** Material shown follows **
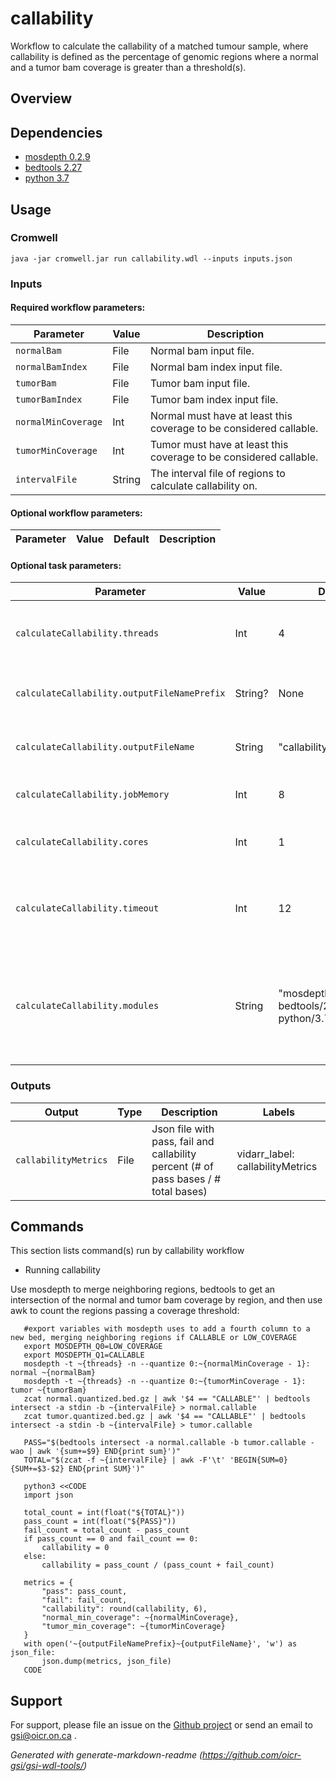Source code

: # callability

Workflow to calculate the callability of a matched tumour sample, where callability is defined as the percentage of genomic regions where a normal and a tumor bam coverage is greater than a threshold(s).

## Overview

## Dependencies

* [mosdepth 0.2.9](https://github.com/brentp/mosdepth)
* [bedtools 2.27](https://bedtools.readthedocs.io/en/latest/)
* [python 3.7](https://www.python.org)


## Usage

### Cromwell
```
java -jar cromwell.jar run callability.wdl --inputs inputs.json
```

### Inputs

#### Required workflow parameters:
Parameter|Value|Description
---|---|---
`normalBam`|File|Normal bam input file.
`normalBamIndex`|File|Normal bam index input file.
`tumorBam`|File|Tumor bam input file.
`tumorBamIndex`|File|Tumor bam index input file.
`normalMinCoverage`|Int|Normal must have at least this coverage to be considered callable.
`tumorMinCoverage`|Int|Tumor must have at least this coverage to be considered callable.
`intervalFile`|String|The interval file of regions to calculate callability on.


#### Optional workflow parameters:
Parameter|Value|Default|Description
---|---|---|---


#### Optional task parameters:
Parameter|Value|Default|Description
---|---|---|---
`calculateCallability.threads`|Int|4|The number of threads to run mosdepth with.
`calculateCallability.outputFileNamePrefix`|String?|None|Output files will be prefixed with this.
`calculateCallability.outputFileName`|String|"callability_metrics.json"|Output callability metrics file name.
`calculateCallability.jobMemory`|Int|8|Memory allocated to job (in GB).
`calculateCallability.cores`|Int|1|The number of cores to allocate to the job.
`calculateCallability.timeout`|Int|12|Maximum amount of time (in hours) the task can run for.
`calculateCallability.modules`|String|"mosdepth/0.2.9 bedtools/2.27 python/3.7"|Environment module name and version to load (space separated) before command execution.


### Outputs

Output | Type | Description | Labels
---|---|---|---
`callabilityMetrics`|File|Json file with pass, fail and callability percent (# of pass bases / # total bases)|vidarr_label: callabilityMetrics


## Commands
This section lists command(s) run by callability workflow
 
* Running callability
 
Use mosdepth to merge neighboring regions, bedtools to get an intersection of the normal and tumor bam coverage by region,
and then use awk to count the regions passing a coverage threshold:

```
   #export variables with mosdepth uses to add a fourth column to a new bed, merging neighboring regions if CALLABLE or LOW_COVERAGE
   export MOSDEPTH_Q0=LOW_COVERAGE
   export MOSDEPTH_Q1=CALLABLE
   mosdepth -t ~{threads} -n --quantize 0:~{normalMinCoverage - 1}: normal ~{normalBam}
   mosdepth -t ~{threads} -n --quantize 0:~{tumorMinCoverage - 1}: tumor ~{tumorBam}
   zcat normal.quantized.bed.gz | awk '$4 == "CALLABLE"' | bedtools intersect -a stdin -b ~{intervalFile} > normal.callable
   zcat tumor.quantized.bed.gz | awk '$4 == "CALLABLE"' | bedtools intersect -a stdin -b ~{intervalFile} > tumor.callable
 
   PASS="$(bedtools intersect -a normal.callable -b tumor.callable -wao | awk '{sum+=$9} END{print sum}')"
   TOTAL="$(zcat -f ~{intervalFile} | awk -F'\t' 'BEGIN{SUM=0}{SUM+=$3-$2} END{print SUM}')"
 
   python3 <<CODE
   import json
 
   total_count = int(float("${TOTAL}"))
   pass_count = int(float("${PASS}"))
   fail_count = total_count - pass_count
   if pass_count == 0 and fail_count == 0:
       callability = 0
   else:
       callability = pass_count / (pass_count + fail_count)
 
   metrics = {
       "pass": pass_count,
       "fail": fail_count,
       "callability": round(callability, 6),
       "normal_min_coverage": ~{normalMinCoverage},
       "tumor_min_coverage": ~{tumorMinCoverage}
   }
   with open('~{outputFileNamePrefix}~{outputFileName}', 'w') as json_file:
       json.dump(metrics, json_file)
   CODE
```
## Support

For support, please file an issue on the [Github project](https://github.com/oicr-gsi) or send an email to gsi@oicr.on.ca .

_Generated with generate-markdown-readme (https://github.com/oicr-gsi/gsi-wdl-tools/)_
** End of Material shown **
Copy every line above word for word and exclude the pictures.

Source code

: # callability

Workflow to calculate the callability of a matched tumour sample, where callability is defined as the percentage of genomic regions where a normal and a tumor bam coverage is greater than a threshold(s).

## Overview

## Dependencies

* [mosdepth 0.2.9](https://github.com/brentp/mosdepth)
* [bedtools 2.27](https://bedtools.readthedocs.io/en/latest/)
* [python 3.7](https://www.python.org)


## Usage

### Cromwell
```
java -jar cromwell.jar run callability.wdl --inputs inputs.json
```

### Inputs

#### Required workflow parameters:
Parameter|Value|Description
---|---|---
`normalBam`|File|Normal bam input file.
`normalBamIndex`|File|Normal bam index input file.
`tumorBam`|File|Tumor bam input file.
`tumorBamIndex`|File|Tumor bam index input file.
`normalMinCoverage`|Int|Normal must have at least this coverage to be considered callable.
`tumorMinCoverage`|Int|Tumor must have at least this coverage to be considered callable.
`intervalFile`|String|The interval file of regions to calculate callability on.


#### Optional workflow parameters:
Parameter|Value|Default|Description
---|---|---|---


#### Optional task parameters:
Parameter|Value|Default|Description
---|---|---|---
`calculateCallability.threads`|Int|4|The number of threads to run mosdepth with.
`calculateCallability.outputFileNamePrefix`|String?|None|Output files will be prefixed with this.
`calculateCallability.outputFileName`|String|"callability_metrics.json"|Output callability metrics file name.
`calculateCallability.jobMemory`|Int|8|Memory allocated to job (in GB).
`calculateCallability.cores`|Int|1|The number of cores to allocate to the job.
`calculateCallability.timeout`|Int|12|Maximum amount of time (in hours) the task can run for.
`calculateCallability.modules`|String|"mosdepth/0.2.9 bedtools/2.27 python/3.7"|Environment module name and version to load (space separated) before command execution.


### Outputs

Output | Type | Description | Labels
---|---|---|---
`callabilityMetrics`|File|Json file with pass, fail and callability percent (# of pass bases / # total bases)|vidarr_label: callabilityMetrics


## Commands
This section lists command(s) run by callability workflow
 
* Running callability
 
Use mosdepth to merge neighboring regions, bedtools to get an intersection of the normal and tumor bam coverage by region,
and then use awk to count the regions passing a coverage threshold:

```
   #export variables with mosdepth uses to add a fourth column to a new bed, merging neighboring regions if CALLABLE or LOW_COVERAGE
   export MOSDEPTH_Q0=LOW_COVERAGE
   export MOSDEPTH_Q1=CALLABLE
   mosdepth -t ~{threads} -n --quantize 0:~{normalMinCoverage - 1}: normal ~{normalBam}
   mosdepth -t ~{threads} -n --quantize 0:~{tumorMinCoverage - 1}: tumor ~{tumorBam}
   zcat normal.quantized.bed.gz | awk '$4 == "CALLABLE"' | bedtools intersect -a stdin -b ~{intervalFile} > normal.callable
   zcat tumor.quantized.bed.gz | awk '$4 == "CALLABLE"' | bedtools intersect -a stdin -b ~{intervalFile} > tumor.callable
 
   PASS="$(bedtools intersect -a normal.callable -b tumor.callable -wao | awk '{sum+=$9} END{print sum}')"
   TOTAL="$(zcat -f ~{intervalFile} | awk -F'\t' 'BEGIN{SUM=0}{SUM+=$3-$2} END{print SUM}')"
 
   python3 <<CODE
   import json
 
   total_count = int(float("${TOTAL}"))
   pass_count = int(float("${PASS}"))
   fail_count = total_count - pass_count
   if pass_count == 0 and fail_count == 0:
       callability = 0
   else:
       callability = pass_count / (pass_count + fail_count)
 
   metrics = {
       "pass": pass_count,
       "fail": fail_count,
       "callability": round(callability, 6),
       "normal_min_coverage": ~{normalMinCoverage},
       "tumor_min_coverage": ~{tumorMinCoverage}
   }
   with open('~{outputFileNamePrefix}~{outputFileName}', 'w') as json_file:
       json.dump(metrics, json_file)
   CODE
```
## Support

For support, please file an issue on the [Github project](https://github.com/oicr-gsi) or send an email to gsi@oicr.on.ca .

_Generated with generate-markdown-readme (https://github.com/oicr-gsi/gsi-wdl-tools/)_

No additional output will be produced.